Jodie Foster revealed that trauma led to her to shelve doing theater not long after a stalker, John Hinckley Jr., looked to impress her by attempting to assassinate then-President Ronald Reagan in 1981.
Foster — in a conversation with Jodie Comer for Interview Magazine — admitted that she dealt with “so much trauma” when she performed in a Yale University production of “Getting Out” around the time of the shooting.
The assassination attempt wounded Reagan and three others including White House press secretary James Brady, who later died of his injuries.
“The play happened in two weekends, and I did the first weekend, and in between the first weekend and the second weekend, John Hinckley shot the president,” the two-time Oscar winner explained.
She referred to the immediate aftermath of the assassination attempt by Hinckley, who was freed from court oversight in 2022, as a “big moment” in her life.
Foster said the world “fell apart” as she encountered Secret Service members, had bodyguards and “had to be taken to a safe house.”
“I had the dumb idea of ‘the show must go on.’ So I was like, ‘I have to do that second weekend,’” said Foster, who had just turned 18 at the time.
The “Taxi Driver” star, in a 1982 piece for Esquire, wrote that she wasn’t sure who she was “trying to impress” by doing the performances and she previously swore not to do theater during school in order to be “anonymous.”
She told Comer that she spotted people and cameras “everywhere” in the crowd before landing her eyes on a man who attended a previous performance.

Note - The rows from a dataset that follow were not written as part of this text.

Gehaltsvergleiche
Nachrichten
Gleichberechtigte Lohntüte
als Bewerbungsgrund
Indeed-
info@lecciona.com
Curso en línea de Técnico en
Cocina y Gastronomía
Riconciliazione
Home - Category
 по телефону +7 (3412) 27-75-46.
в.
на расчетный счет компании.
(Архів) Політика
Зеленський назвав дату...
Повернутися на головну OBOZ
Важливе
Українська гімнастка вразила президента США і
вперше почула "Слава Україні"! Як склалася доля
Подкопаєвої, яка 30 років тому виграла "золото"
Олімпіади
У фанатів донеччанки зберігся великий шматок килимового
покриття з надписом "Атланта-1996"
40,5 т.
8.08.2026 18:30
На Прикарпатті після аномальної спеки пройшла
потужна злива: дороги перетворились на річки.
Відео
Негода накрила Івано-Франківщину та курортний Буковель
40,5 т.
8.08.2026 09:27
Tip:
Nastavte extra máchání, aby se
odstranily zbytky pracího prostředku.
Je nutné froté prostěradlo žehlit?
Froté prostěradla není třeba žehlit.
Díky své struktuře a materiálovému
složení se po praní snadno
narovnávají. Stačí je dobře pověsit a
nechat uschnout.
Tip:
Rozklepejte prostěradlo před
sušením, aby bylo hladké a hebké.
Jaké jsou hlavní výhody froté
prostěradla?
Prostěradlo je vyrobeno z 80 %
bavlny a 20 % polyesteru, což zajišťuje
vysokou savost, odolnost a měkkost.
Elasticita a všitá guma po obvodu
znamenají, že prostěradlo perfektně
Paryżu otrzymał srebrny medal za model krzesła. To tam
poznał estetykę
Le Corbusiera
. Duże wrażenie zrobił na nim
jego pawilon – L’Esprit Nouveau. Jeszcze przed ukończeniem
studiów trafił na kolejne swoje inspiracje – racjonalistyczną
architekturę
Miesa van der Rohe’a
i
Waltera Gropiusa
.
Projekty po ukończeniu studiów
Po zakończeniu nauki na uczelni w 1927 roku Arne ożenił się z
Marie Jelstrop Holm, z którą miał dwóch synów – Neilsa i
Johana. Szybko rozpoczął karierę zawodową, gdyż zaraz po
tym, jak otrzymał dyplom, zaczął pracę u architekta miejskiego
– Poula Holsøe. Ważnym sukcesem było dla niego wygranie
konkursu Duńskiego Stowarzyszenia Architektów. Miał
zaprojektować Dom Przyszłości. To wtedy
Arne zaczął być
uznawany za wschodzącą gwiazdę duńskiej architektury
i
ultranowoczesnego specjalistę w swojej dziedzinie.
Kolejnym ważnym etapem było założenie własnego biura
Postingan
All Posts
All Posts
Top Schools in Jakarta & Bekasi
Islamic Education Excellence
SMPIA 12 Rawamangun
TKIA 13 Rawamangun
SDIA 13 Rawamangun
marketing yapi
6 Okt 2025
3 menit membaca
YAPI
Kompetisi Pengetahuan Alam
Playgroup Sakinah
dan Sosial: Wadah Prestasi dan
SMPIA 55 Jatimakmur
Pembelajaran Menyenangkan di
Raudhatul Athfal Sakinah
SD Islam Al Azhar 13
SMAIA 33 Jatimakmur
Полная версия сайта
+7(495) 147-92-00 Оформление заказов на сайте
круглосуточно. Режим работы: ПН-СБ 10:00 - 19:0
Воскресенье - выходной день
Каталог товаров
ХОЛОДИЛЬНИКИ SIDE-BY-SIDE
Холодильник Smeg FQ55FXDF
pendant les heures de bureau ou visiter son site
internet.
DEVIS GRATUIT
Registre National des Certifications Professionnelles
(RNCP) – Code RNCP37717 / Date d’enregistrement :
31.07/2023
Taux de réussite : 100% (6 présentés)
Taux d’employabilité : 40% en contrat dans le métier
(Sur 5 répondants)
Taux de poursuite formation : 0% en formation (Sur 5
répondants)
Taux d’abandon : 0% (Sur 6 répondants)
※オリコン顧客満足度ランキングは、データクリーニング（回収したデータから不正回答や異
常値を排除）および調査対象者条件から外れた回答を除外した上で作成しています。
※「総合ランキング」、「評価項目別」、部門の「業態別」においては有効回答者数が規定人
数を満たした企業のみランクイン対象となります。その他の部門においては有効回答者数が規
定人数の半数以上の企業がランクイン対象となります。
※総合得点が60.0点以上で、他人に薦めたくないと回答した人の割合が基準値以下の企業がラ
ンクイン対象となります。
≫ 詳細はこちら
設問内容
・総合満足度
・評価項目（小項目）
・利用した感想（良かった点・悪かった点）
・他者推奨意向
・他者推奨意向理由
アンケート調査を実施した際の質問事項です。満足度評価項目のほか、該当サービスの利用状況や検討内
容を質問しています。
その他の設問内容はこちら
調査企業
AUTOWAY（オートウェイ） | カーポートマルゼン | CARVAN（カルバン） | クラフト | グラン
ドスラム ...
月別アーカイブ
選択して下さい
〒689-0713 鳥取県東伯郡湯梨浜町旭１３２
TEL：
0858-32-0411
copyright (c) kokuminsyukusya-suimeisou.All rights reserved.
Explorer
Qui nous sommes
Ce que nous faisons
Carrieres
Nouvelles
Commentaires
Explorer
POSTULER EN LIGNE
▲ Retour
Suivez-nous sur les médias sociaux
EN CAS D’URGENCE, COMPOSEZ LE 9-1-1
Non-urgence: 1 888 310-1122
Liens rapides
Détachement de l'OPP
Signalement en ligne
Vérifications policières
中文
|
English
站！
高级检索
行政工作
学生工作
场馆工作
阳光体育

Foster has previously described the man’s “emotionless stare” at the time and exuding something untrustworthy about him, so she focused her attention on him as she delivered a profane line.
“I decided to, the whole play, yell, ‘Fuck you, motherfucker!’ I just decided that I was going to use this guy,” said Foster, who later learned that the man had a gun, brought it to her performance and would then be “on the run.”
She later added, “I was in a class, and the bodyguard guy came and threw me onto the ground while I was in the class, which was really embarrassing, because there were only 10 people there.”
Edward Richardson, who allegedly wrote to Foster, was arrested with a loaded firearm and later indicted on two counts of threatening Reagan’s life just over a week after Hinckley’s assassination attempt, according to UPI.
Foster described the situation involving the man, who she noted had been released on parole a year after his arrest, as a “traumatic moment.”
“And I’ve never admitted that maybe that has something to do with how I never wanted to do a play again,” she told Comer.